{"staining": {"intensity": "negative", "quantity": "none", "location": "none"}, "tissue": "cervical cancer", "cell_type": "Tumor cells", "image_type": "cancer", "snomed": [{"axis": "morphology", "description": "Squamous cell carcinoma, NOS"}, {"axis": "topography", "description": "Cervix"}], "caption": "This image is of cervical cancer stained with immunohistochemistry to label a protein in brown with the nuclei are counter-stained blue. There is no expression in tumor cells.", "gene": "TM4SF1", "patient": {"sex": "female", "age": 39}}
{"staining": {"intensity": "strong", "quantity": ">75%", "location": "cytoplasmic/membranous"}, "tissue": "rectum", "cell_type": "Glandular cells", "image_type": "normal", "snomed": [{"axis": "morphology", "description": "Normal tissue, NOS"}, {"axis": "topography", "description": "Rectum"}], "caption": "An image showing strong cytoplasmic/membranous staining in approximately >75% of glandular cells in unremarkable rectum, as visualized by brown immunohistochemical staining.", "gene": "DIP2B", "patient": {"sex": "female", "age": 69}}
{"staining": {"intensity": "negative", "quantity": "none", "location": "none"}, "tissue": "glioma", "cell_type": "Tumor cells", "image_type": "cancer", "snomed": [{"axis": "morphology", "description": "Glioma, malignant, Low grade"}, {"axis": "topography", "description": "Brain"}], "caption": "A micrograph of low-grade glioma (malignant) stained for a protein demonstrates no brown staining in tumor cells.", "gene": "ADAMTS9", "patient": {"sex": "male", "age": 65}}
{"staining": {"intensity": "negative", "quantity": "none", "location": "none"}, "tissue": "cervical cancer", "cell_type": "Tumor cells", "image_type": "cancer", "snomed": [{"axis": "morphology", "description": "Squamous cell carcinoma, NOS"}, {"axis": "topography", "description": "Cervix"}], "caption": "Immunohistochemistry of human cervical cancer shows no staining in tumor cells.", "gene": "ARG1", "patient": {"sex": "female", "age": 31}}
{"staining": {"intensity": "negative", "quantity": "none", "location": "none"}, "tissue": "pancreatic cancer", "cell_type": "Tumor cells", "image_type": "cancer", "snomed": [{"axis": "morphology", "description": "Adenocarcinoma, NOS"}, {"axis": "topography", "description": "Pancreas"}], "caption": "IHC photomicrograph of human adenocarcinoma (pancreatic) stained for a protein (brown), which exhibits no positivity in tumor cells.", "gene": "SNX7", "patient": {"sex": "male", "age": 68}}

Task prompt: Every record, from top to bottom, must be transcribed exactly.

Answer to this task:
{"staining": {"intensity": "negative", "quantity": "none", "location": "none"}, "tissue": "cervical cancer", "cell_type": "Tumor cells", "image_type": "cancer", "snomed": [{"axis": "morphology", "description": "Squamous cell carcinoma, NOS"}, {"axis": "topography", "description": "Cervix"}], "caption": "This image is of cervical cancer stained with immunohistochemistry to label a protein in brown with the nuclei are counter-stained blue. There is no expression in tumor cells.", "gene": "TM4SF1", "patient": {"sex": "female", "age": 39}}
{"staining": {"intensity": "strong", "quantity": ">75%", "location": "cytoplasmic/membranous"}, "tissue": "rectum", "cell_type": "Glandular cells", "image_type": "normal", "snomed": [{"axis": "morphology", "description": "Normal tissue, NOS"}, {"axis": "topography", "description": "Rectum"}], "caption": "An image showing strong cytoplasmic/membranous staining in approximately >75% of glandular cells in unremarkable rectum, as visualized by brown immunohistochemical staining.", "gene": "DIP2B", "patient": {"sex": "female", "age": 69}}
{"staining": {"intensity": "negative", "quantity": "none", "location": "none"}, "tissue": "glioma", "cell_type": "Tumor cells", "image_type": "cancer", "snomed": [{"axis": "morphology", "description": "Glioma, malignant, Low grade"}, {"axis": "topography", "description": "Brain"}], "caption": "A micrograph of low-grade glioma (malignant) stained for a protein demonstrates no brown staining in tumor cells.", "gene": "ADAMTS9", "patient": {"sex": "male", "age": 65}}
{"staining": {"intensity": "negative", "quantity": "none", "location": "none"}, "tissue": "cervical cancer", "cell_type": "Tumor cells", "image_type": "cancer", "snomed": [{"axis": "morphology", "description": "Squamous cell carcinoma, NOS"}, {"axis": "topography", "description": "Cervix"}], "caption": "Immunohistochemistry of human cervical cancer shows no staining in tumor cells.", "gene": "ARG1", "patient": {"sex": "female", "age": 31}}
{"staining": {"intensity": "negative", "quantity": "none", "location": "none"}, "tissue": "pancreatic cancer", "cell_type": "Tumor cells", "image_type": "cancer", "snomed": [{"axis": "morphology", "description": "Adenocarcinoma, NOS"}, {"axis": "topography", "description": "Pancreas"}], "caption": "IHC photomicrograph of human adenocarcinoma (pancreatic) stained for a protein (brown), which exhibits no positivity in tumor cells.", "gene": "SNX7", "patient": {"sex": "male", "age": 68}}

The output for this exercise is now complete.